Participarão da assembléia sinodal
extraordinária os presidentes das Conferências Episcopais, além de
outras pessoas, a critério do papa. Não se espere que o Sínodo vá
enfrentar esses temas de maneira pragmática, buscando apenas chegar a um
simplista "pode-não pode". As questões são profundas e não dependem de
uma atitude voluntarista da Igreja, amoldável aos humores do tempo e dos
movimentos culturais.
Elas se inscrevem numa crise
antropológica e cultural aguda, que atinge a própria pessoa humana, sua
identidade e sentido. Quando o ser humano é apreciado apenas do ponto de
vista instrumental e utilitarista, ele passa a ser objeto de uso e meio
para atingir objetivos de outras pessoas, da sociedade ou do Estado; e
já não é mais vista um fim em si mesmo, como ensinava Emmanuel Kant: "o
ser humano nunca deve ser tido como um meio, mas sempre como um fim em
si mesmo".
Essa verdadeira deturpação do sentido do
ser humano também leva à concepção da vida como aventura voltada sobre o
próprio indivíduo, para o usufruto das sensações do momento, sem o
horizonte da alteridade, no qual ele encontra a sua verdadeira expressão
e sua realização mais plena. E introduz uma grande desorientação nas
relações humanas, no sentido do amor, bem como nas instituições sociais
mais elementares, como o casamento e a família, anteriores à própria
sociedade organizada e ao Estado.
A assembleia extraordinária do Sínodo,
deste ano, não dará uma palavra conclusiva sobre as questões postas, mas
será uma etapa do "caminho sinodal", que se concluirá na 14ª.

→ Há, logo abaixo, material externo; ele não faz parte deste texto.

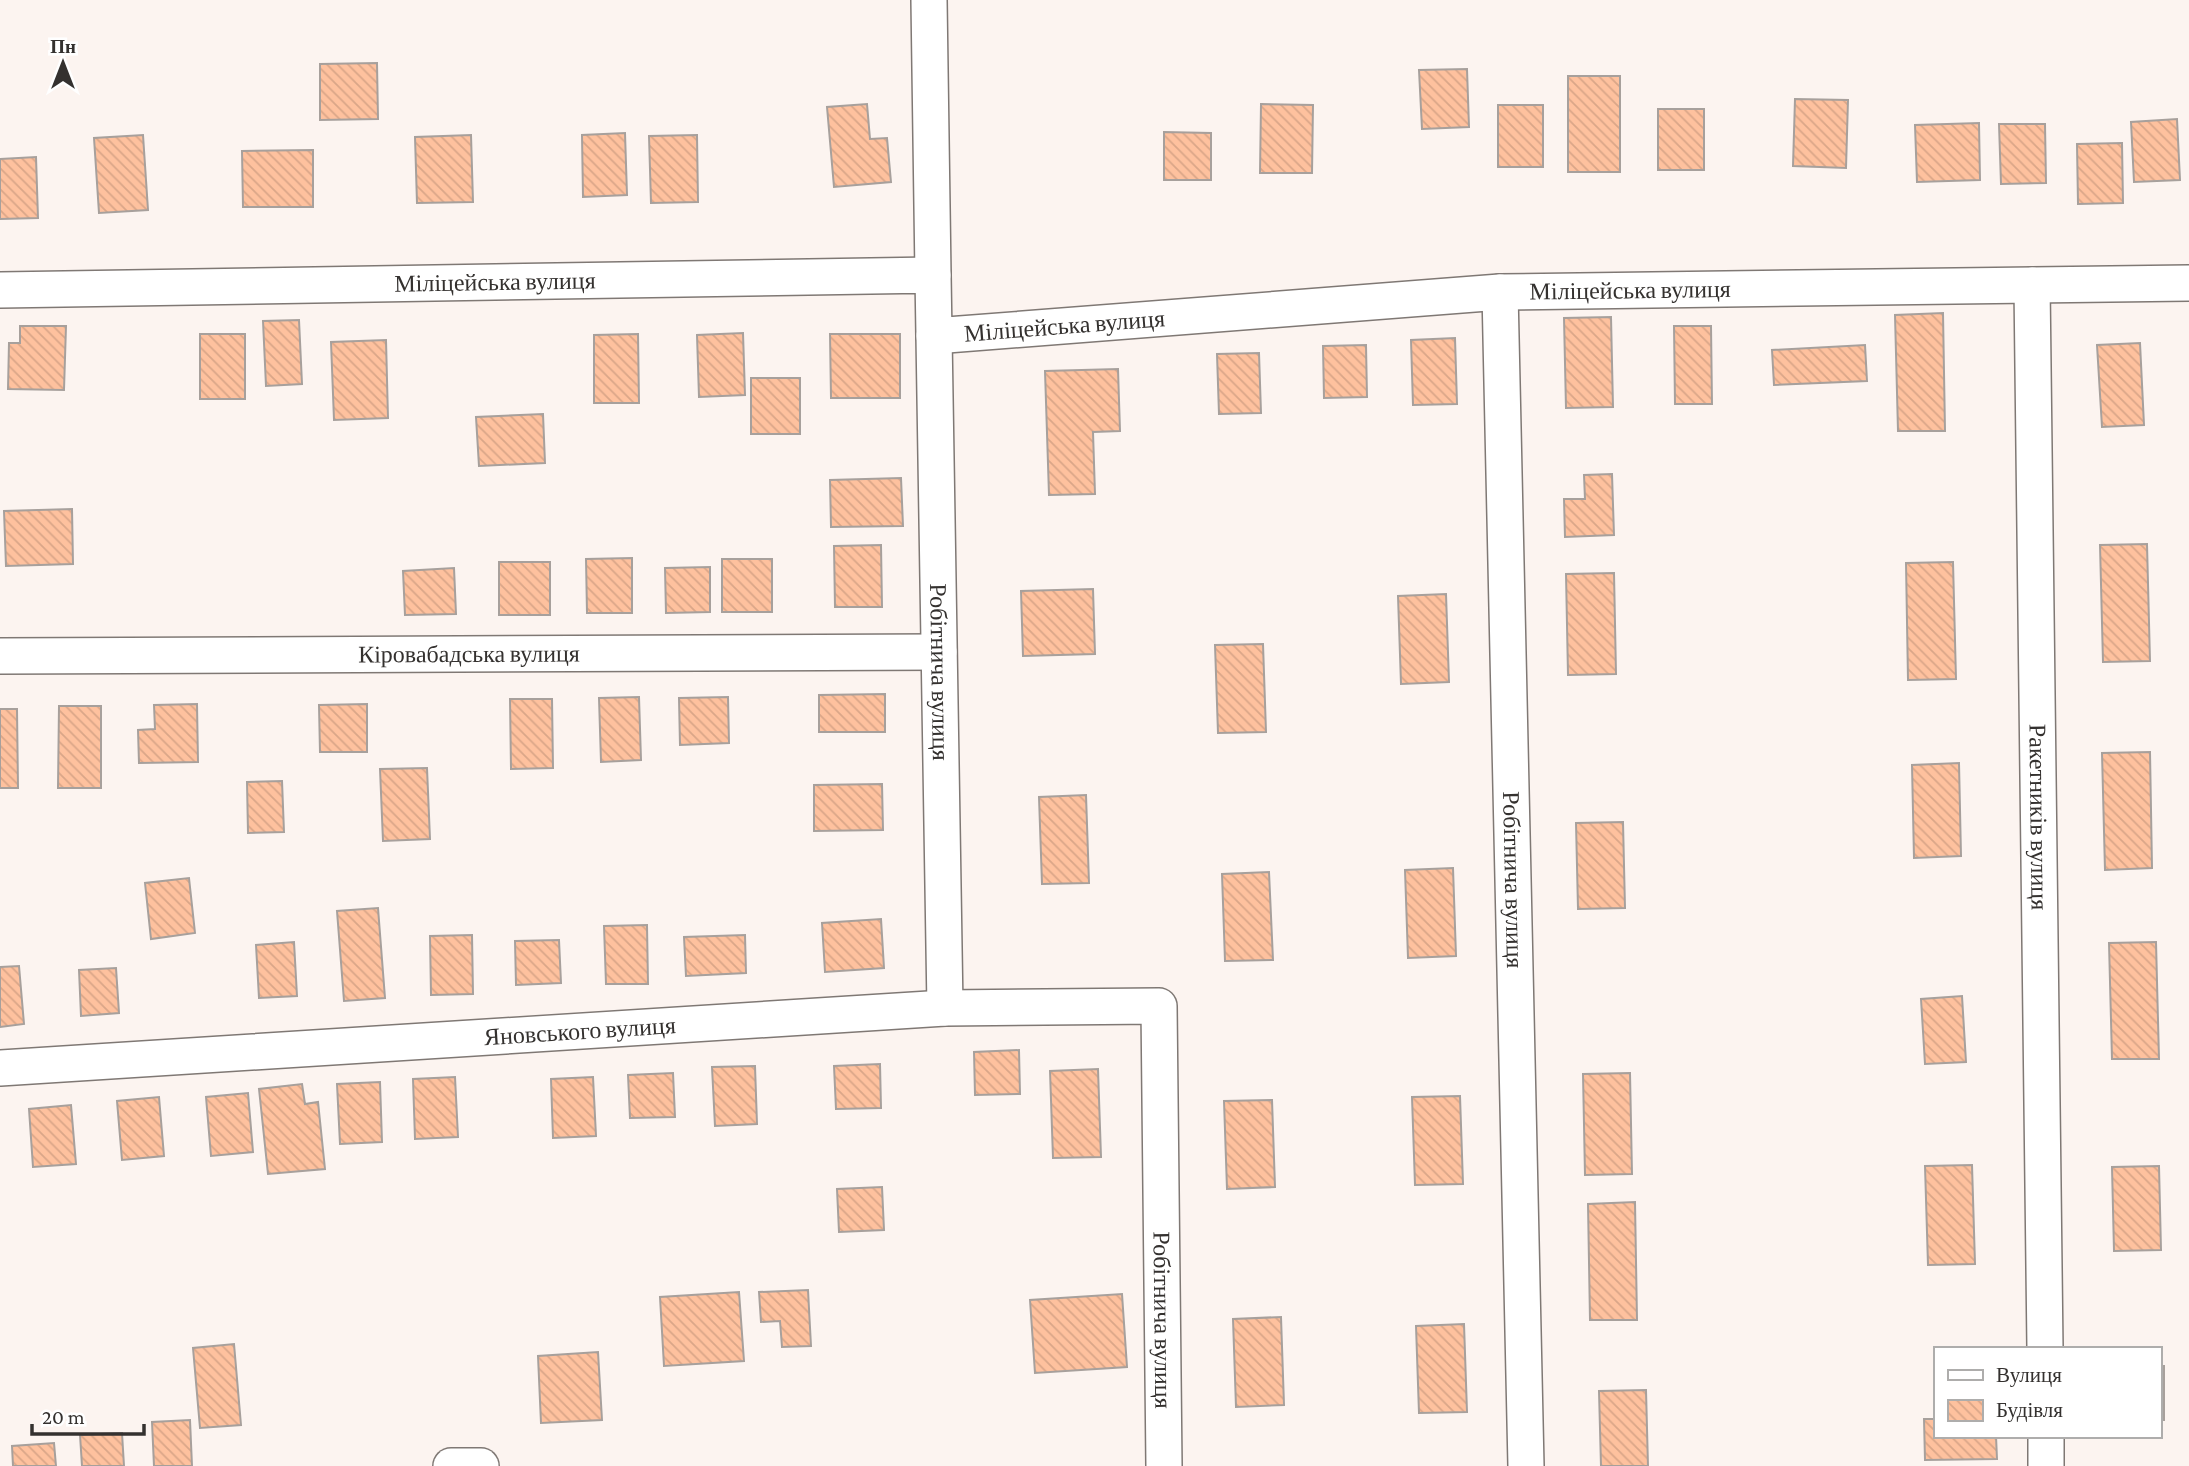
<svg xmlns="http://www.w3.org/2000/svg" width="2189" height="1466" viewBox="0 0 2189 1466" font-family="'Crimson Pro',serif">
<defs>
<pattern id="building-back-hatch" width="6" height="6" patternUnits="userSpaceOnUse" patternTransform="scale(1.75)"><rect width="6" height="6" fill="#fec19e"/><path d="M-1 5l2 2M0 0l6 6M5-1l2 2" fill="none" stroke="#daa688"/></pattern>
</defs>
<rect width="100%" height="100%" fill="#fcf4f0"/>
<path fill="url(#building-back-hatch)" stroke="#a7a09c" stroke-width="2" d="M377 63 378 119 320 120V64Z
M1467 69 1469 127 1422 129 1419 70Z
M1568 76H1620V172H1568Z
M1795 99 1848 100 1846 168 1793 166Z
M867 104 870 139 887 138 891 182 834 187 827 107Z
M1261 104 1313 105 1312 173H1260Z
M1498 105H1543V167H1498Z
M1658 109H1704V170H1658Z
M2177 119 2180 180 2134 182 2131 122Z
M1979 123 1980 180 1917 182 1915 125Z
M1999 124H2045L2046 183 2001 184Z
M1164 132 1211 133V180H1164Z
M625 133 627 195 583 197 582 135Z
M143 135 148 210 99 213 94 138Z
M471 135 473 202 417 203 415 137Z
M697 135 698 202 651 203 649 136Z
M2122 143 2123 203 2078 204 2077 144Z
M313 150V207H243L242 151Z
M36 157 38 218 0 219V159Z
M1943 313 1945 431H1898L1895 315Z
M1611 317 1613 407 1566 408 1564 318Z
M299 320 302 384 266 386 263 321Z
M20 326H66L64 390 8 389 9 343H20Z
M1674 326H1711L1712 404H1675Z
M743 333 745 395 699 397 697 335Z
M200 334H245V399H200Z
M638 334 639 403H594V335Z
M830 334H900V398H831Z
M1455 338 1457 404 1413 405 1411 340Z
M386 340 388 418 334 420 331 342Z
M2140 343 2144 425 2102 427 2097 345Z
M1366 345 1367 397 1324 398 1323 346Z
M1865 345 1867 381 1774 385 1772 350Z
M1259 353 1261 413 1219 414 1217 354Z
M1118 369 1120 431 1093 432 1095 494 1049 495 1045 371Z
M751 378H800V434H751Z
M543 414 545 463 479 466 476 417Z
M1612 474 1614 535 1565 537 1564 499H1585L1584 475Z
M901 478 903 526 831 527 830 480Z
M72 509 73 564 6 566 4 511Z
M2147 544 2150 661 2103 662 2100 545Z
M881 545 882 607H835L834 546Z
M632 558V613H587L586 559Z
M722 559H772V612H722Z
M499 562H550V615H499Z
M1953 562 1956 679 1908 680 1906 563Z
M710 567V612L666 613 665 568Z
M454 568 456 614 405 615 403 571Z
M1614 573 1616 674 1568 675 1566 574Z
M1093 589 1095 654 1023 656 1021 591Z
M1446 594 1449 682 1401 684 1398 596Z
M1263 644 1266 732 1218 733 1215 645Z
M885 694V732H819V695Z
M639 697 641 760 601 762 599 698Z
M728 697 729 743 680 745 679 698Z
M510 699H552L553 768 511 769Z
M197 704 198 762 139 763 138 730 155 729 154 705Z
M367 704V752H320L319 705Z
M59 706H101V788H58Z
M0 709H17L18 788H0Z
M2150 752 2152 868 2105 870 2102 753Z
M1959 763 1961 856 1914 858 1912 765Z
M427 768 430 839 383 841 380 769Z
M282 781 284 832 248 833 247 782Z
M882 784 883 830 814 831V785Z
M1086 795 1089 883 1042 884 1039 797Z
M1623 822 1625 908 1578 909 1576 823Z
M1453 868 1456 956 1408 958 1405 870Z
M1269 872 1273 960 1225 961 1222 874Z
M189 878 195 933 151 939 145 883Z
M378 908 385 998 344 1001 337 911Z
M881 919 884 968 825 972 822 923Z
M647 925 648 984H606L604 926Z
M472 935 473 994 431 995 430 936Z
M745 935 746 973 686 976 684 937Z
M559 940 561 983 516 985 515 941Z
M294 942 297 996 259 998 256 945Z
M2156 942 2159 1059H2112L2109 943Z
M19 966 24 1024 0 1027V967Z
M116 968 119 1013 81 1016 79 970Z
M1962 996 1966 1062 1925 1064 1921 999Z
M1019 1050 1020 1094 975 1095 974 1052Z
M880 1064 881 1108 836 1109 834 1066Z
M755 1066 757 1124 715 1126 712 1067Z
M1098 1069 1101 1157 1053 1158 1050 1071Z
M673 1073 675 1117 630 1118 628 1075Z
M1630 1073 1632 1174 1585 1175 1583 1074Z
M455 1077 458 1137 415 1139 413 1079Z
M593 1077 596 1136 553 1138 551 1079Z
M380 1082 382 1142 340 1144 337 1084Z
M302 1084 305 1104 318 1102 325 1169 268 1174 259 1089Z
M248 1093 253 1152 211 1156 206 1097Z
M1460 1096 1463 1184 1415 1185 1412 1097Z
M159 1097 164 1156 122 1160 117 1101Z
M1272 1100 1275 1187 1227 1189 1224 1101Z
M71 1105 76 1164 33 1167 29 1109Z
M1972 1165 1975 1264 1928 1265 1925 1166Z
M2159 1166 2161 1250 2114 1251 2112 1167Z
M882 1187 884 1230 839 1232 837 1189Z
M1635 1202 1637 1320H1590L1588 1204Z
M808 1290 811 1346 782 1347 780 1321 761 1322 759 1292Z
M739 1292 744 1361 664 1366 660 1297Z
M1122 1294 1127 1367 1035 1373 1030 1300Z
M1281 1317 1284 1405 1236 1407 1233 1319Z
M1464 1324 1467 1412 1419 1413 1416 1326Z
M234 1344 241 1425 200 1428 193 1348Z
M598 1352 602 1420 541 1423 538 1356Z
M2159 1366H2164V1420H2159Z
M1646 1390 1648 1466H1601L1599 1391Z
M1924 1419H1935V1436H1996L1997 1459 1925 1460Z
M190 1420 192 1466H154L152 1422Z
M122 1433 124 1466H82L80 1435Z
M54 1443 56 1466H13L12 1446Z"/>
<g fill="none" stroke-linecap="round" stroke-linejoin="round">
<g stroke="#7f7874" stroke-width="38">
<g id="street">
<path d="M929 0 933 275"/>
<path id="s1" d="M2032 285 2045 1349"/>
<path id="s2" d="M0 290 933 275 934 336 1500 292 2189 283"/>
<path id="s3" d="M1500 292 1526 1466"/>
<path id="s4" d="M934 336 945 1008"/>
<path id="s5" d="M0 656 939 652"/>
<path id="s6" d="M0 1068 945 1008 1159 1006 1164 1466"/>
<path d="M2046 1436V1466"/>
<path d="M451 1466H481"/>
</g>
</g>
<use href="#street" stroke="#fff" stroke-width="35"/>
</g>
<g text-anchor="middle" stroke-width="6" stroke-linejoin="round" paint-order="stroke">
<g font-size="24" fill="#34312f" stroke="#fff">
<text dy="8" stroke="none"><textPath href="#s2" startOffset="495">Міліцейська вулиця</textPath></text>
<text dy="8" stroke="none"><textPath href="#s2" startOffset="1692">Міліцейська вулиця</textPath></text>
<text dy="8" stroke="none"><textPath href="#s2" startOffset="1125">Міліцейська вулиця</textPath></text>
<text dy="8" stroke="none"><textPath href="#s5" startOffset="469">Кіровабадська вулиця</textPath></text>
<text dy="8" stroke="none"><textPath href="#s4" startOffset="336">Робітнича вулиця</textPath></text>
<text dy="8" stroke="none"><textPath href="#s1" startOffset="532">Ракетників вулиця</textPath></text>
<text dy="8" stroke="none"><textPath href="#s3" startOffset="588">Робітнича вулиця</textPath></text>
<text dy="8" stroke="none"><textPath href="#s6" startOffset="581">Яновського вулиця</textPath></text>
<text dy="8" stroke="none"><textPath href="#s6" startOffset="1475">Робітнича вулиця</textPath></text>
</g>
</g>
<rect x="1934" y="1347" width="228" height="91" fill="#ffffff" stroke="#aeadac" stroke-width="2"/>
<rect x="1948" y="1370" width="35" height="10" fill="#ffffff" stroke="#aeadac" stroke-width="2"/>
<text x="1996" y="1382" font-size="21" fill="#34312f">Вулиця</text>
<rect x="1948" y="1400" width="35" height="21" fill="url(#building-back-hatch)" stroke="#aeadac" stroke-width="2"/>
<text x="1996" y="1417" font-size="21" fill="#34312f">Будівля</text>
<g transform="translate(63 63)" stroke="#ffffff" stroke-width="5" paint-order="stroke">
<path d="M0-5L12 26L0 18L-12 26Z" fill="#34312f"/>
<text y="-10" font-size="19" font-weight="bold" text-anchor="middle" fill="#34312f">Пн</text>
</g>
<path d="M32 1424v10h112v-10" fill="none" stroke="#34312f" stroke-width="3.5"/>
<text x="42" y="1424" font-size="21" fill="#34312f" stroke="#ffffff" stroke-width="5" paint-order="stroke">20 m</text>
</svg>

assembléia ordinária do Sínodo, em outubro de 2015. Agora, o objetivo é
fazer uma reflexão aprofundada sobre a situação da família e do
casamento, para compreender melhor os motivos da sua crise e discernir
sobre as novas perspectivas que se abrem para a missão da Igreja.
Em 2015, a reflexão será de fundo
antropológico, sobre a pessoa humana e a família à luz da fé cristã.
Então sim, será o momento de oferecer diretrizes pastorais novas.